Pour le scénario, Loisel a utilisé les habituels méchants, plus bêtes que dangereux finalement, qu’appréciaient Disney et ses collaborateurs. Mais il a ancré tous ces personnages hyper connus dans un contexte réel qui, lui, n’a plus grand-chose à voir avec la manière dont les studios Disney construisaient et construisent encore leurs récits.

Dans cet album, nous sommes en période de crise, de récession. Plus de boulot pour personne, mais des margoulins qui profitent de la situation, et la pauvreté ambiante, pour exproprier tout le monde et se lancer dans la construction d’un projet immobilier uniquement destiné à ceux qui ont de l’argent, de la richesse, du pouvoir. Le café zombo, qui donne son titre à ce livre, c’est une mixture qui drogue les ouvriers pour qu’ils fournissent un travail sans rouspétance !

C’est bien de notre monde et de notre époque que nous parle ce bouquin. Mais il le fait avec humour, un humour débridé et quelque peu surréaliste parfois. On a parfois l’impression que le Mickey de Loisel doit autant à Disney qu’à Avery ou Chaplin : humour, satire sociale, tendresse aussi, et création d’un univers totalement personnel.

Sous des aspects  » légers « , Loisel réussira toujours à étonner ses lecteurs, à se retrouver là où on ne l’attendait pas !…

Intégrale de Druillet : Vuzz, Yragaël et Urm Le Fou (éditeur : Glénat)

Yragael – © Glénat

Philippe Druillet fait lui aussi partie de la toute grande histoire de la bande dessinée, cet amusement populaire devenant, dans les années 70, un art à part entière, le neuvième.

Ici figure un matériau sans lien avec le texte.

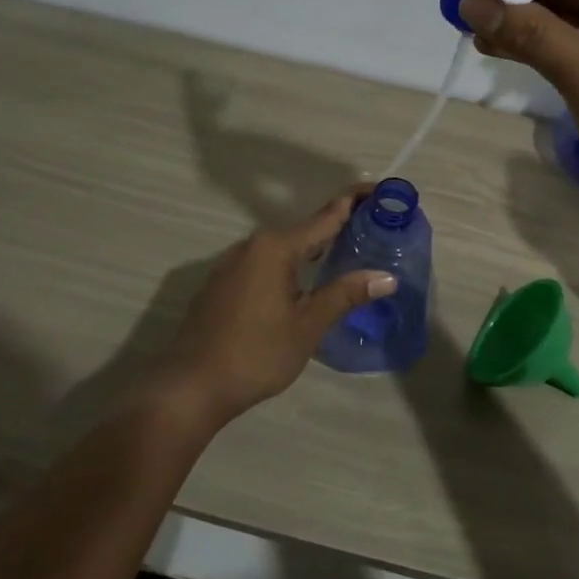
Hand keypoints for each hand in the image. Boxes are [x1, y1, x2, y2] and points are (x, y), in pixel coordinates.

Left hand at [153, 184, 396, 425]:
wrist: (191, 386)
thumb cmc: (256, 353)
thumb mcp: (308, 325)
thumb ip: (345, 295)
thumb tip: (387, 277)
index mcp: (276, 247)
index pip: (326, 216)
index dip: (355, 201)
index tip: (381, 191)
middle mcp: (252, 245)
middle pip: (305, 230)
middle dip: (338, 228)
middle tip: (374, 232)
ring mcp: (232, 264)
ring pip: (283, 249)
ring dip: (314, 250)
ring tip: (347, 256)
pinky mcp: (222, 284)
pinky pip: (265, 264)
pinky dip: (291, 266)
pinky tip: (305, 285)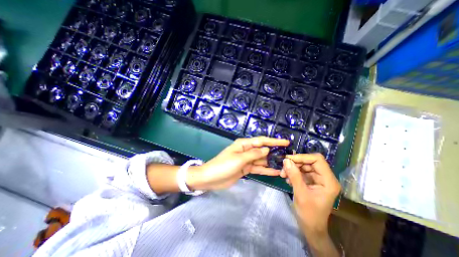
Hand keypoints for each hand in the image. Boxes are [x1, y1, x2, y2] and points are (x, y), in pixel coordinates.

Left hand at [185, 136, 284, 190]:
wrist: (210, 178)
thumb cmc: (223, 165)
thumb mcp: (239, 159)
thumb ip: (254, 154)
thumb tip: (267, 149)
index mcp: (243, 144)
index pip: (261, 141)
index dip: (274, 141)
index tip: (286, 142)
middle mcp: (246, 150)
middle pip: (263, 150)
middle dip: (274, 152)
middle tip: (288, 155)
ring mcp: (246, 160)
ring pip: (261, 160)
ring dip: (271, 162)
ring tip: (285, 164)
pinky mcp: (245, 169)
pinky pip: (257, 168)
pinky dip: (265, 170)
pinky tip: (275, 172)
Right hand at [282, 153, 341, 236]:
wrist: (310, 227)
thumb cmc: (309, 214)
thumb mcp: (301, 194)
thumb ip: (294, 175)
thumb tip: (286, 160)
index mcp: (328, 181)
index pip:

Nombreux sont les lecteurs de Pilote qui, comme moi, ont été ébahis de trouver dans les pages de leur magazine des histoires aux couleurs puissantes, au graphisme créant une espèce de calligraphie au service d’un univers jamais vu auparavant dans aucun album de bd !

Ce furent Lone Sloane, Yragaël, Urm… Et c’était un peu comme si, subitement, la peinture et ses outrances possibles et même essentielles jaillissaient dans la presse pour jeunes.

Résumer ces histoires tient de l’impossible, et c’étaient, et ce sont toujours, des livres qu’on regarde plus qu’on lit, dans lesquels le regard du lecteur a une plus grande importance que son esprit d’analyse. Druillet, c’est du lyrisme, c’est de la démesure, ce sont des paysages improbables mais extrêmement vivants et vibrants, ce sont des mélanges de couleurs étonnantes, inattendues toujours, déstabilisantes surtout. Druillet, bien sûr, ce sont aussi des histoires racontées, un peu à la manière des grandes sagas nordiques, mais adaptées dans un monde de science-fiction mêlée d’un fantastique à la Lovercraft.

Et voici donc que se rééditent (enfin !….), et de manière parfaite au niveau des couleurs et des compositions, Yragaël et Urm, les albums les plus représentatifs peut-être de ce que fut l’apport de Druillet à la bd.

Quittant Pilote, il a créé, avec Giraud et Dionnet, le mensuel Métal Hurlant et les éditions des Humanoïdes associés. Et ce fut là, dans l’aventure de ce magazine absolument somptueux, que la bd SF se vit offrir ses plus belles lettres de noblesse.

Il y avait un style Métal Hurlant, tant dans le dessin, d’ailleurs, que dans le contenu éditorial. Et ce style, proche de celui de Giraud devenant Moebius, on le retrouve dans l’autre album consacré à la réédition des œuvres de Druillet : Vuzz. Là, pas de couleurs, mais du noir et blanc presque épuré, là, pas de grandes fresques mettant en lutte des personnages nombreux, mais la présence centrale d’un seul antihéros dont les seules nécessités sont de se nourrir et de prendre du plaisir. Ce livre est, en quelque sorte, un portrait décalé d’un monde post-apocalyptique, d’une évidente déshumanisation, un portrait à la fois désabusé et plein d’un humour féroce.

Rééditer Druillet, avec la qualité de ces deux rééditions-ci, c’est faire œuvre de reconnaissance d’un artiste à part entière qui a, de temps en temps, choisi la bande dessinée comme terreau de son sens aigu de la création.

vuzz – © Glénat

Ces trois livres surprennent… Loisel, dessinateur d’aujourd’hui, Druillet, dessinateur complexe d’hier et d’avant-hier, se rejoignent ainsi dans une conception du neuvième art qui en souligne, d’abord et avant tout, la variété et les mille différences.